··· PASSAGE SHOWN

Re: [PATCH] mm: swapfile: avoid split_swap_cluster() NULL pointer dereference

From: Huang, Ying
Date: Sun Sep 27 2020 - 01:33:30 EST


Rafael Aquini <aquini@xxxxxxxxxx> writes:

> On Fri, Sep 25, 2020 at 11:21:58AM +0800, Huang, Ying wrote:
>> Rafael Aquini <aquini@xxxxxxxxxx> writes:
>> >> Or, can you help to run the test with a debug kernel based on upstream
>> >> kernel. I can provide some debug patch.
>> >>
>> >
>> > Sure, I can set your patches to run with the test cases we have that tend to
>> > reproduce the issue with some degree of success.
>>
>> Thanks!
>>
>> I found a race condition. During THP splitting, "head" may be unlocked
>> before calling split_swap_cluster(), because head != page during
>> deferred splitting. So we should call split_swap_cluster() before
>> unlocking. The debug patch to do that is as below. Can you help to
>> test it?
>>
>
>
> I finally could grab a good crashdump and confirm that head is really
> not locked.

Thanks! That's really helpful for us to root cause the bug.

> I still need to dig into it to figure out more about the
> crash. I guess that your patch will guarantee that lock on head, but
> it still doesn't help on explaining how did we get the THP marked as
> PG_swapcache, given that it should fail add_to_swap()->get_swap_page()
> right?

Because ClearPageCompound(head) is called in __split_huge_page(), then
all subpages except "page" are unlocked. So previously, when
split_swap_cluster() is called in split_huge_page_to_list(), the THP has
been split already and "head" may be unlocked. Then the normal page
"head" can be added to swap cache.

······
··· EXCERPTED DATA

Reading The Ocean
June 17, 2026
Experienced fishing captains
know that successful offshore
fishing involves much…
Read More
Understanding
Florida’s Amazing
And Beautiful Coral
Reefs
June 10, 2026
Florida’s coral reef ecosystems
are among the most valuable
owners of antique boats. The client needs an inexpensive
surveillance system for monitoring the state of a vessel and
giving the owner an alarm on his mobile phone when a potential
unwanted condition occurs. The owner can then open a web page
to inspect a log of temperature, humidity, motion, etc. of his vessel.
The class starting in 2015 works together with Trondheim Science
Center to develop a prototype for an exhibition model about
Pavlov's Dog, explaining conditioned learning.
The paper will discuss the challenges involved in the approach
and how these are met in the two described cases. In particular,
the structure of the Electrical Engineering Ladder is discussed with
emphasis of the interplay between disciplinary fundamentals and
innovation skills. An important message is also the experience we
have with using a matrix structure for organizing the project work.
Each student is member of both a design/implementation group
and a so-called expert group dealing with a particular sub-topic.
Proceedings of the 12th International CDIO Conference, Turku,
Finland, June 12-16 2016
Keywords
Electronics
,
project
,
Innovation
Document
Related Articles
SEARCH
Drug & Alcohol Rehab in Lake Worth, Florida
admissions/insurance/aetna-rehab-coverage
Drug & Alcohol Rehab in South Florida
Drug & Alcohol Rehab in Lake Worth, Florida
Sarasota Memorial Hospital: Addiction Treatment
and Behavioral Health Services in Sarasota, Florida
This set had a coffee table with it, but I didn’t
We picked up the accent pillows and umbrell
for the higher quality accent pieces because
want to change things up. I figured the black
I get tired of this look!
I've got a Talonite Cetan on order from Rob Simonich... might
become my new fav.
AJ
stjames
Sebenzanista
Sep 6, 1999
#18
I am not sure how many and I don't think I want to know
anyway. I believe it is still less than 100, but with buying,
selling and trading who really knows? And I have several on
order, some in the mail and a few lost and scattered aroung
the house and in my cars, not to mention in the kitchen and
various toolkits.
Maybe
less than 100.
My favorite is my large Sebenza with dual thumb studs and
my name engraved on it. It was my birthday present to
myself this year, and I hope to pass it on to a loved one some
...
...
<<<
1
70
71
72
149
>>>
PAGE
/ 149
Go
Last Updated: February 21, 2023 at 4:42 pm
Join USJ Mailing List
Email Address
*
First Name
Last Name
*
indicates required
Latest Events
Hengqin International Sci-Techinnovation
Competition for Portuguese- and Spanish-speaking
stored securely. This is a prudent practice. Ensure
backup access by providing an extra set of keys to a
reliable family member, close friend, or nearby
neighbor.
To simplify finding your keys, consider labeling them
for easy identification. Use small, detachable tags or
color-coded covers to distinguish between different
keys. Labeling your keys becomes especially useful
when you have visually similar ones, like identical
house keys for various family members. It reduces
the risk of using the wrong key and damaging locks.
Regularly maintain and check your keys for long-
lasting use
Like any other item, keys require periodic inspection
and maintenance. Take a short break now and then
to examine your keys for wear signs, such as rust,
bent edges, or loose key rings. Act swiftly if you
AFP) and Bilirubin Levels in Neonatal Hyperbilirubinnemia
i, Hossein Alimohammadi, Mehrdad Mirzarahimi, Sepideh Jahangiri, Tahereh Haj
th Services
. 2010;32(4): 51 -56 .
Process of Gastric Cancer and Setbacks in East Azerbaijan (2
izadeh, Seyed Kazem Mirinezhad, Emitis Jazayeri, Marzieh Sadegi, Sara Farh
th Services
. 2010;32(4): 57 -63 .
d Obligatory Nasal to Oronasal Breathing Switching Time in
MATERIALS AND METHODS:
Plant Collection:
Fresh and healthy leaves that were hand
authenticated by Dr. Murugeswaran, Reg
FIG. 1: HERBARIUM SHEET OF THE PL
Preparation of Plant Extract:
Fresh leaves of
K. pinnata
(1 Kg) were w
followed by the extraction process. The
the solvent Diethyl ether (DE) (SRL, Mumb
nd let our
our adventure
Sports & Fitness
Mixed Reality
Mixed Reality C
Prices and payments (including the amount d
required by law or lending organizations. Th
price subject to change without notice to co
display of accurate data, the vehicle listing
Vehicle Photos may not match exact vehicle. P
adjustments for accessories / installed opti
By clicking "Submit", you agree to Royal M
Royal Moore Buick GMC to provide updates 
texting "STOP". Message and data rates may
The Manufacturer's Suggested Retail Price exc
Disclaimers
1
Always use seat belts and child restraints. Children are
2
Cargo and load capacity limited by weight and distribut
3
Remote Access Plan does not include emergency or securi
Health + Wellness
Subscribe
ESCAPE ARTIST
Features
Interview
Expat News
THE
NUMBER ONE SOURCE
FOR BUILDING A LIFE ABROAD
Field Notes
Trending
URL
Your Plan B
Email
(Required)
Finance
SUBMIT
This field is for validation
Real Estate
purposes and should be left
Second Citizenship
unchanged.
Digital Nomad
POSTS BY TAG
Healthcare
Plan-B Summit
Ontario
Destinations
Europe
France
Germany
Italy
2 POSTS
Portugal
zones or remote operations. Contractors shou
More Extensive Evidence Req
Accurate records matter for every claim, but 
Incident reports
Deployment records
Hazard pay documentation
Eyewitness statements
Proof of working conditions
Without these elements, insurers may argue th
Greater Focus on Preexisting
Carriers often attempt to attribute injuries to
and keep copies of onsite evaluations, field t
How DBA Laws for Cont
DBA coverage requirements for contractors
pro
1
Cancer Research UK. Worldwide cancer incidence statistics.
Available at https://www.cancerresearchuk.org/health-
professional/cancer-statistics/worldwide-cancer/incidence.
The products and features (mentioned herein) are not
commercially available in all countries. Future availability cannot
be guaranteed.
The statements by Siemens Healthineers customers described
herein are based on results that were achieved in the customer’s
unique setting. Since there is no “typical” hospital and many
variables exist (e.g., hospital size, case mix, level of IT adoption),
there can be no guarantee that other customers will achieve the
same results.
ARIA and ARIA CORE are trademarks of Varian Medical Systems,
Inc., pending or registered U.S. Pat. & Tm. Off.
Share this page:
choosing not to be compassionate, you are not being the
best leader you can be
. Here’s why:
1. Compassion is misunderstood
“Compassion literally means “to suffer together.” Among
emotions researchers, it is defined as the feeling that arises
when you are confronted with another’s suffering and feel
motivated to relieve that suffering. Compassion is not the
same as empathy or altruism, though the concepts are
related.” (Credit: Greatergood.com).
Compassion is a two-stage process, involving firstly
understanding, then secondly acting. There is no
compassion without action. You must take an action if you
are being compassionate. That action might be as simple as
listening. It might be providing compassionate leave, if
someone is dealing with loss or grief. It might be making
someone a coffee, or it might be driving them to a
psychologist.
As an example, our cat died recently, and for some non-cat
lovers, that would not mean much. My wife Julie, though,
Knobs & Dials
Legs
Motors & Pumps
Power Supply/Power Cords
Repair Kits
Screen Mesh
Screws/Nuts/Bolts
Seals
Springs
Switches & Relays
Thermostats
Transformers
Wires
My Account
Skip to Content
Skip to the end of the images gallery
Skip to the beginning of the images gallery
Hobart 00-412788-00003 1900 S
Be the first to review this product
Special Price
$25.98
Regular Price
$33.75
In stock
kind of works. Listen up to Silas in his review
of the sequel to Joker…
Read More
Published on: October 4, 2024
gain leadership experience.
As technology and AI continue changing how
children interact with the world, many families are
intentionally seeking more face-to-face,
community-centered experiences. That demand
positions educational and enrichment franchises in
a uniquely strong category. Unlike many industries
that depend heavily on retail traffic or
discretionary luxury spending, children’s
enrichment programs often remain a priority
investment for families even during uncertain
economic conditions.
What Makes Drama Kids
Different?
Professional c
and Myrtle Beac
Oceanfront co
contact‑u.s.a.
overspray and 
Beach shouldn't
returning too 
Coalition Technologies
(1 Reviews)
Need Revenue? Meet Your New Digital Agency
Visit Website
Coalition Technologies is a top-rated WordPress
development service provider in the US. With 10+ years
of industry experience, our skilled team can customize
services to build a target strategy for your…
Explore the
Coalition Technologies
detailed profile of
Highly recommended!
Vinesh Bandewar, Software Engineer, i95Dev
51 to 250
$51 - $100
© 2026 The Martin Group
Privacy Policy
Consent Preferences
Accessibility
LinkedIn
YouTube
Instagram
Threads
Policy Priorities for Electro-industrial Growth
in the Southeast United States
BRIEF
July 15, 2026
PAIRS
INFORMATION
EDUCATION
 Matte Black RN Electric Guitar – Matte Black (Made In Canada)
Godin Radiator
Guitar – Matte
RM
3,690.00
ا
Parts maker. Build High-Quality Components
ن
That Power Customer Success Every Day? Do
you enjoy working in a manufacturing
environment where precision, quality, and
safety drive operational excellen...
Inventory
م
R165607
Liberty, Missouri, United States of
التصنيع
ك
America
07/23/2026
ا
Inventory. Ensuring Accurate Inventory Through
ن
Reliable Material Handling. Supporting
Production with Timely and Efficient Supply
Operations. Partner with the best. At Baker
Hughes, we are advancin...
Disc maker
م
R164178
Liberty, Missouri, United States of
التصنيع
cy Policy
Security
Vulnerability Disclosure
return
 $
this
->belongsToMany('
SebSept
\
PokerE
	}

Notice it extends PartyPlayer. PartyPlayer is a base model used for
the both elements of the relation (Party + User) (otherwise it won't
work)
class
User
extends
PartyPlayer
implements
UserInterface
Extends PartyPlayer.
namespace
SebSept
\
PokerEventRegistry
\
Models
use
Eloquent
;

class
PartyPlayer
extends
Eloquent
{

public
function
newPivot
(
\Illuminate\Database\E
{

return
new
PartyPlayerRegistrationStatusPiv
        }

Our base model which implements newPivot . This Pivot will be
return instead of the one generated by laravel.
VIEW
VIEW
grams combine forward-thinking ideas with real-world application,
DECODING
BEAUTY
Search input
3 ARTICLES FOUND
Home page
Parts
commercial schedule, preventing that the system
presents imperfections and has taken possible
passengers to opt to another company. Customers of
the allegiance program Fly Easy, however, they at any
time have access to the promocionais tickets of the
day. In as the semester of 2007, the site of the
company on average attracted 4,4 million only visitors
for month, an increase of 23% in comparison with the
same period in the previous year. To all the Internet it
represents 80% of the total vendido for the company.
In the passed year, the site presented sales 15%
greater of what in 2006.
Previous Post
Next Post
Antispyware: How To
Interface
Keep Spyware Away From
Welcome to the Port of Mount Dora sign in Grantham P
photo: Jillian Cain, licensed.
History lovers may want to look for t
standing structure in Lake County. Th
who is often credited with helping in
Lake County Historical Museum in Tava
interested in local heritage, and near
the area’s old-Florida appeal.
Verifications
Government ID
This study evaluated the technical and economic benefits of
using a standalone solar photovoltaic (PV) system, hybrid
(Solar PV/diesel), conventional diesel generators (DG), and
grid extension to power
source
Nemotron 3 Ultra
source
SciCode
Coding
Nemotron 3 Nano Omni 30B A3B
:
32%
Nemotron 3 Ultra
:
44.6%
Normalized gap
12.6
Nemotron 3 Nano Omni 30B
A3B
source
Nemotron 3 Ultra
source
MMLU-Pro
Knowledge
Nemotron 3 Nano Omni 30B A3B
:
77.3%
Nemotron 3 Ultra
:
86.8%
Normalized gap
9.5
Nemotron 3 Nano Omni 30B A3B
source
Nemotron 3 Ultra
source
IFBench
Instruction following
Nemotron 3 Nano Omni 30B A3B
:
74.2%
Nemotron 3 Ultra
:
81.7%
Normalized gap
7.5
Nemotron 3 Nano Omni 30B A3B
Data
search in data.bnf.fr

······

EXERCISE REQUIREMENTS:
**A.** Which function names, written with parentheses, appear in the patch discussion? List each one once.
**B.** Can you transcribe the patch discussion starting at "Because ClearPageCompound(head) is" and ending at "to swap cache."?
The lines play no role in what you're asked to do.

WRITTEN RESPONSES:
**A.**
split_swap_cluster()
add_to_swap()
get_swap_page()
ClearPageCompound()
__split_huge_page()
split_huge_page_to_list()

**B.**
Because ClearPageCompound(head) is called in __split_huge_page(), then
all subpages except "page" are unlocked. So previously, when
split_swap_cluster() is called in split_huge_page_to_list(), the THP has
been split already and "head" may be unlocked. Then the normal page
"head" can be added to swap cache.